# What to do
Answer these questions from the page excerpt on the inquiry into missing and murdered indigenous women:
1. Within what time frame has Mulcair promised to start a Royal Commission on this issue?
2. How many compiled reports on violence against aboriginal women have been produced over the last 20 years?
3. Which province does the excerpt say has a population roughly the same size as Canada's Indigenous population?

The picture I’m talking about shows NDP Leader Tom Mulcair and two of his MPs Romeo Saganash and Niki Ashton standing proudly in ovation when Justice Murray Sinclair called for an inquiry on the issue of murdered and missing indigenous women at the recent Truth and Reconciliation Commission ceremony in Ottawa.

Mulcair has promised to start a Royal Commission on this issue within the first 100 days of his mandate if he should become Prime Minister.

The picture buzzing around the internet also shows Tom Mulcair looking down at Bernard Valcourt – the 5th and most recent Minister of Aboriginal Affairs for the Harper Government.

Mulcair is looking down because Mr. Valcourt refused to stand or even clap when the suggestion was made that a national inquiry into MMIW is required.

The internet memes about Minister Valcourt’s literal refusal to stand up for missing and murdered indigenous women and girls are damning but there is much more to this story than 40 seconds of inaction from the current federal government.

The real story is that of a government that refuses to seriously investigate or redress long-term issues created by a history of injustice between our nations.

On the MMIW file the Harper Government says that we don’t need an inquiry because we need action – well, then: where is the action?  There have been 58 compiled reports on violence against aboriginal women produced over the last 20 years with over 700 recommendations made.  Under successive Liberal and Conservative governments only a few of the recommendations from these studies have been acted on.

The Harper government tells us to look at this issue through the criminological approach and not as a sociological phenomenon.

We learned decades ago that this is the wrong approach and that it is more effective to look at all aspects of violence against women in society.  The criminal justice system, social services and our societal structures as a whole often marginalize victims and perpetuate the violence we need to prevent.

If we look at this issue solely through the criminological lens we can only act after a crime is committed and by then it is too late for the victims and their grieving families.

The Indigenous population in Canada is roughly the same size as the population of New Brunswick.  If 1200+ women were murdered or missing in New Brunswick does anyone believe that the federal government would sit on its hands?

Sadly, this is just one of a long line of issues that the federal government refuses to address.

The Harper government talks about truth and reconciliation but refused to provide millions of documents about residential schools to the commission and only did so after a court order forced them to.  We have a government that apologizes for the legacy of residential schools but does not make genuine attempts to address the downstream consequences of our shared history.

# Data under study
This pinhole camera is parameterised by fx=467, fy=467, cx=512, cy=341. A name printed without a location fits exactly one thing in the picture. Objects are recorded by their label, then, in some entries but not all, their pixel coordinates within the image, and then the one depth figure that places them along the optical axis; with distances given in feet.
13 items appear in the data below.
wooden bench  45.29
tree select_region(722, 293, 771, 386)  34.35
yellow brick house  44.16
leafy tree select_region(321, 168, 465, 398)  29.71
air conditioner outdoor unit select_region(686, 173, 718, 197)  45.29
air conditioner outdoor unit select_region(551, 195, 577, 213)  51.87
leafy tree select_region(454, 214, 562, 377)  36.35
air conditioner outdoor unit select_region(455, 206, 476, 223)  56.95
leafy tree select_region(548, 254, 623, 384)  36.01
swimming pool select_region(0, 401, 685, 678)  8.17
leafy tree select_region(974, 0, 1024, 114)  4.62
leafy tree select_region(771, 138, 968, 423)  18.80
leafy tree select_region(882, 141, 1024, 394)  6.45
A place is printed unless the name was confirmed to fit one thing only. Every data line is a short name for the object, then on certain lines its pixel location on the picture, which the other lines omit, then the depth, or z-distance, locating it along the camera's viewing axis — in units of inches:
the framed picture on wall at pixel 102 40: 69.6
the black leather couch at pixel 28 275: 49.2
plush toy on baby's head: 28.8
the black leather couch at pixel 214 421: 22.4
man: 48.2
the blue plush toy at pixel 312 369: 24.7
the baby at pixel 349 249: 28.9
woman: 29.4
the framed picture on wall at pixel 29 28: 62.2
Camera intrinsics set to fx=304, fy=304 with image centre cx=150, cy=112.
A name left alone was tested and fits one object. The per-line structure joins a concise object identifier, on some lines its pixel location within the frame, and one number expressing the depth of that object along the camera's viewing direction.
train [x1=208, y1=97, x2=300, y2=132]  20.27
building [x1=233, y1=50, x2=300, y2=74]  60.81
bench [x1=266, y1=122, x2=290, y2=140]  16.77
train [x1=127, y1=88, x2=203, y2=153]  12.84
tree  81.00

# Solution to this exercise
1. Within the first 100 days of his mandate, if he should become Prime Minister.
2. 58.
3. New Brunswick.